A peça propõe uma reflexão sobre a jornada que levou Dora à luta política, transformando o palco em um espaço dinâmico onde sua presença se faz viva, e explora resistência e memória. A trilha sonora inclui Tropicália, Violeta Parra e Torquato Neto, canções que marcaram a época e que Dora ouvia e até recomendava. 

Trajetória da obra 

Em 2016, Sara Antunes começou sua pesquisa após ser convidada pelo diretor José Barahona para atuar no documentário Alma Clandestina. Ao conhecer a história de Dora, ela idealizou um espetáculo, inicialmente planejado para 2020. Com a pandemia, o projeto foi adaptado, resultando no curta De Dora por Sara lançado na Mostra de Cinema Tiradentes, em janeiro de 2021. Em seguida, Dora foi apresentado de forma online em plataformas digitais, e durante a pesquisa, quando os palcos se abriram, fez duas aberturas do processo no Theatro Municipal de São Paulo e na Mostra de Direitos Humanos de João Pessoa. 

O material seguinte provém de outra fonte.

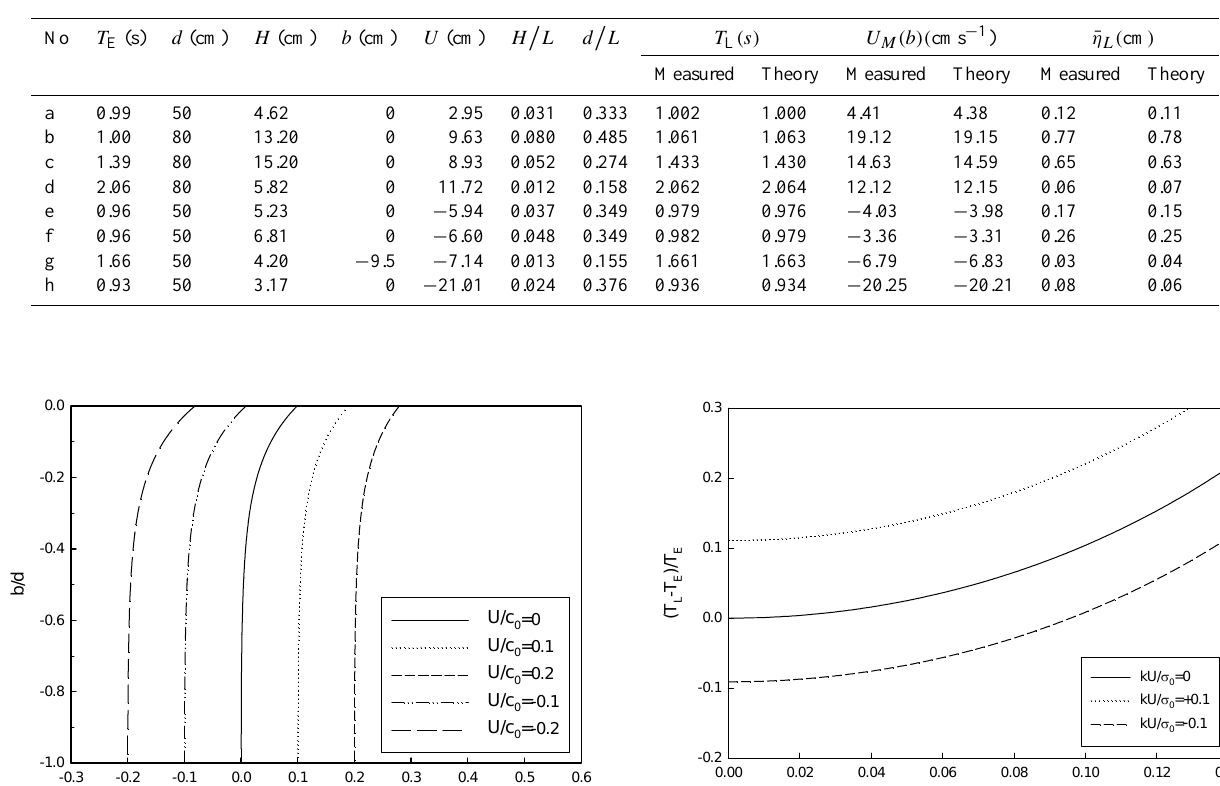
Table 1. Experimental conditions and comparison of measured and theoretical results of the particle period T L , mass transport velocity U M = ¯ x t − U and Lagrangian mean wave level ¯ η L .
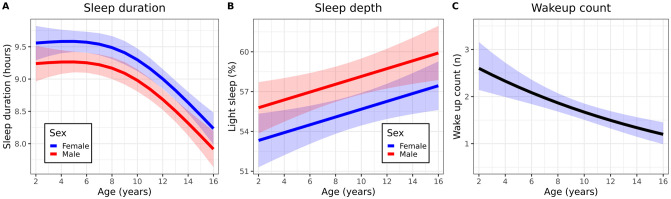
Accelerometer-derived sleep parameters.A: mean (95% CI) sleep duration stratified by sex. B: mean (95% CI) sleep depth stratified by sex. C: mean (95% CI) wakeup count.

Agora a obra completa estreia presencialmente no Sesc Ipiranga. “Essa pesquisa conjuga palavras ‘reais’ em um tempo poético, explorando tanto os processos que levaram o corpo de Dora à luta política quanto a construção de um campo cênico para que ela reviva, em uma espécie de cartografia do ‘encarnar’, fomentando aspectos de resistência e memória”, explica Sara. 

Sobre Dora 

Maria Auxiliadora Lara Barcelos (1945-1976), nascida em 25 de março na cidade de Antônio Dias (MG), é uma figura rica em história, embora pouco conhecida. Estudante de medicina e integrante da VAR (Vanguarda Armada Revolucionária), Dora tinha 23 anos quando foi presa. Foi libertada no grupo dos 70 em troca do embaixador suíço Giovanni Enrico Bucher e banida do Brasil. Viveu no Chile, Bélgica, França e, em 1974, estabeleceu-se na Alemanha, onde, em 1976, aos 31 anos, cometeu suicídio em Berlim, jogando-se na frente de um trem. 

Durante seu tempo na prisão, Dora foi submetida a diversas formas de violações, principalmente de natureza desmoralizante por sua condição de mulher. Foi exposta como objeto de visitação para militares curiosos e sofreu degradação moral diante de seus companheiros. Dora denunciou essas violências durante seu julgamento na Justiça Militar. 

No exílio, ela escreveu: “Sou boi marcado, fui aprendiz de feiticeira… Eu era criança e idealista. Hoje sou adulta e materialista, mas continuo sonhando. Dentro da minha represa, não há lei neste mundo que impeça o boi de voar.